# Activity
The required output is the line containing "319 216 12.10" followed by every later line through the end of the data, all reproduced exactly.

# Data for review
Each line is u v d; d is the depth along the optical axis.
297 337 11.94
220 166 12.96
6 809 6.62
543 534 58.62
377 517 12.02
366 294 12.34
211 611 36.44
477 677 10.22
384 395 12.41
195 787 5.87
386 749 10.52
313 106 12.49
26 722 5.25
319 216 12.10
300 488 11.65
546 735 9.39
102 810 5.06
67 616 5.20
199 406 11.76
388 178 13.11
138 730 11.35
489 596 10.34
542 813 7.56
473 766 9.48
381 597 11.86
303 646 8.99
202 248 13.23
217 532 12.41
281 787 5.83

# Answer for this exercise
319 216 12.10
300 488 11.65
546 735 9.39
102 810 5.06
67 616 5.20
199 406 11.76
388 178 13.11
138 730 11.35
489 596 10.34
542 813 7.56
473 766 9.48
381 597 11.86
303 646 8.99
202 248 13.23
217 532 12.41
281 787 5.83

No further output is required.